§ **PARA FAZER**:
(1) Responda com base no texto sobre a Confederação do Equador:
(a) Em que data o governo revolucionário de Pernambuco proclamou sua independência?
(b) Em que cidade eclodiu a Revolução Pernambucana de 1817?
(c) Em que mês e ano foi outorgada a primeira Constituição do Brasil?
(2) Diga se cada afirmação concorda com o texto sobre a Confederação do Equador. Responda sim ou não e cite literalmente as palavras do texto que decidem a questão.
(a) A nova nação proposta pela Confederação do Equador defenderia o fim da escravidão.
(b) Em outubro de 1823, Pedro I manteve o sistema de juntas para a escolha dos governos locais.
(c) A Convenção de Beberibe ocorreu em 1817.

§ **TRECHO DO DOCUMENTO**:
Há 200 anos, em 2 de julho de 1824, o governo revolucionário de Pernambuco proclamava sua independência e fundava a Confederação do Equador — movimento revolucionário que visava instalar uma república federativa no Nordeste do Brasil.
A Confederação do Equador surgiu como uma reação às tendências absolutistas de D. Pedro I, convertendo-se no maior conflito interno do Primeiro Reinado. A nova nação seria fundada sob princípios políticos avançados, defendendo eleições livres, separação dos poderes e o fim da escravidão. Sua existência, no entanto, foi breve: o movimento foi brutalmente esmagado pelas tropas imperiais e seus principais líderes foram condenados à morte.
Nenhuma província do Império do Brasil foi tão influenciada pelo pensamento iluminista e pelas ideias liberais quanto Pernambuco. Cenário de uma série de movimentos insurrecionais registrados desde a era colonial, Pernambuco também se destacaria como um epicentro dos anseios independentistas e republicanos na primeira metade do século 19. A província abrigava várias organizações difusoras do pensamento liberal, incluindo o clero católico iluminista do Seminário de Olinda, o Areópago de Itambé e a Sociedade Patriótica Pernambucana.
Em 1817, eclodiu em Recife a Revolução Pernambucana — movimento republicano que visava superar o domínio colonial português. Em 1821, a província abrigou a Convenção de Beberibe, um dos marcos iniciais do processo de emancipação do Brasil, em que Pernambuco declarou sua independência do Reino de Portugal.
Os liberais pernambucanos apoiaram o projeto independentista encabeçado por Dom Pedro I, que resultou na proclamação da Independência do Brasil em 7 de setembro de 1822. Não obstante, as expectativas de que o Império fosse regido por uma Constituição moderna, de cariz liberal, e de que as províncias teriam maior autonomia logo foram frustradas.
Em outubro de 1823, em um esforço de centralização do poder político, Pedro I modificou o processo de escolha dos governos locais, abolindo o sistema de juntas e passando a indicar diretamente os presidentes das províncias. No mês seguinte, em 13 de novembro, o imperador ordenou ao Exército que invadisse o plenário da Assembleia Constituinte e prendesse os deputados, no episódio intitulado “Noite da Agonia”.
Pedro I estava incomodado com as propostas de limitação ao seu poder que haviam sido apresentadas pelos parlamentares. Ordenou então a dissolução da Assembleia e nomeou representantes de sua confiança para redigir a primeira Constituição do Brasil. Outorgada em março de 1824, a Constituição ampliava os poderes do imperador, a quem atribuía não apenas a chefia do Executivo, mas também o comando do Poder Moderador — que se sobrepunha a todos os outros.

§ **DADOS APRESENTADOS**:
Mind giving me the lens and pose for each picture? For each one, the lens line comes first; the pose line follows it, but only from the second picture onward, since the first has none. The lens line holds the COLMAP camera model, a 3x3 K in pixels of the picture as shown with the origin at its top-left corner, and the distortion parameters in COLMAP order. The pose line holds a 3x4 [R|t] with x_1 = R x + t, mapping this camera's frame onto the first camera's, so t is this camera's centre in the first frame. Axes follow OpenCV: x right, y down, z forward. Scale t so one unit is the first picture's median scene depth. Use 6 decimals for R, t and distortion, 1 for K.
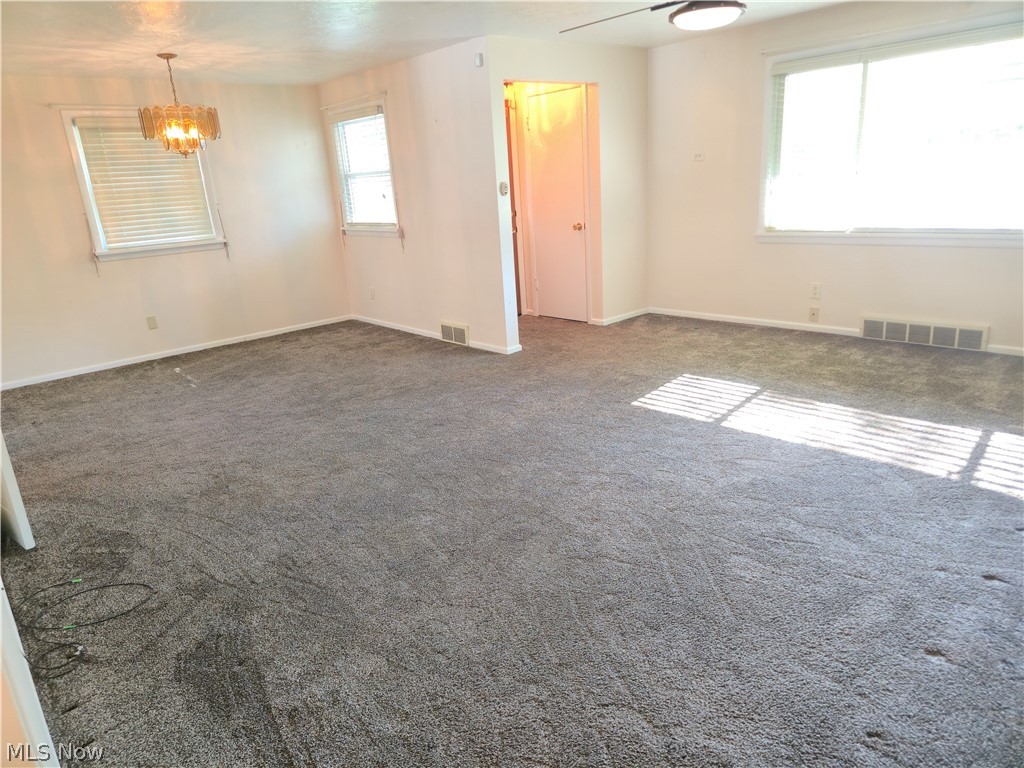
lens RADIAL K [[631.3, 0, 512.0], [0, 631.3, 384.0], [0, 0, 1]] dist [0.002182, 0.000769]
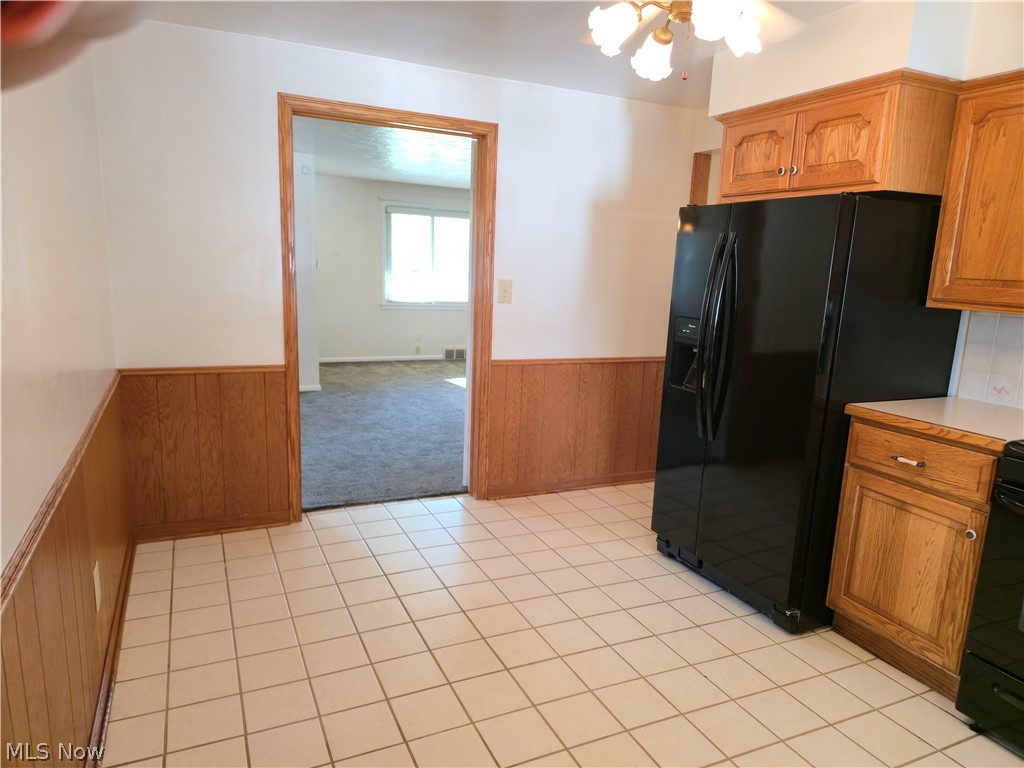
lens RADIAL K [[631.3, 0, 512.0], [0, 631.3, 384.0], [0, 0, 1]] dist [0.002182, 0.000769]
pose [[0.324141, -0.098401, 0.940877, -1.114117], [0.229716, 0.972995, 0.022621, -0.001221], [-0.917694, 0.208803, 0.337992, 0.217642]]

§ **EXERCÍCIOS RESOLVIDOS**:
(1)
(a) Em 2 de julho de 1824.
(b) Em Recife.
(c) Em março de 1824.

(2)
(a) Sim: "defendendo eleições livres, separação dos poderes e o fim da escravidão".
(b) Não: "abolindo o sistema de juntas e passando a indicar diretamente os presidentes das províncias".
(c) Não: "Em 1821, a província abrigou a Convenção de Beberibe".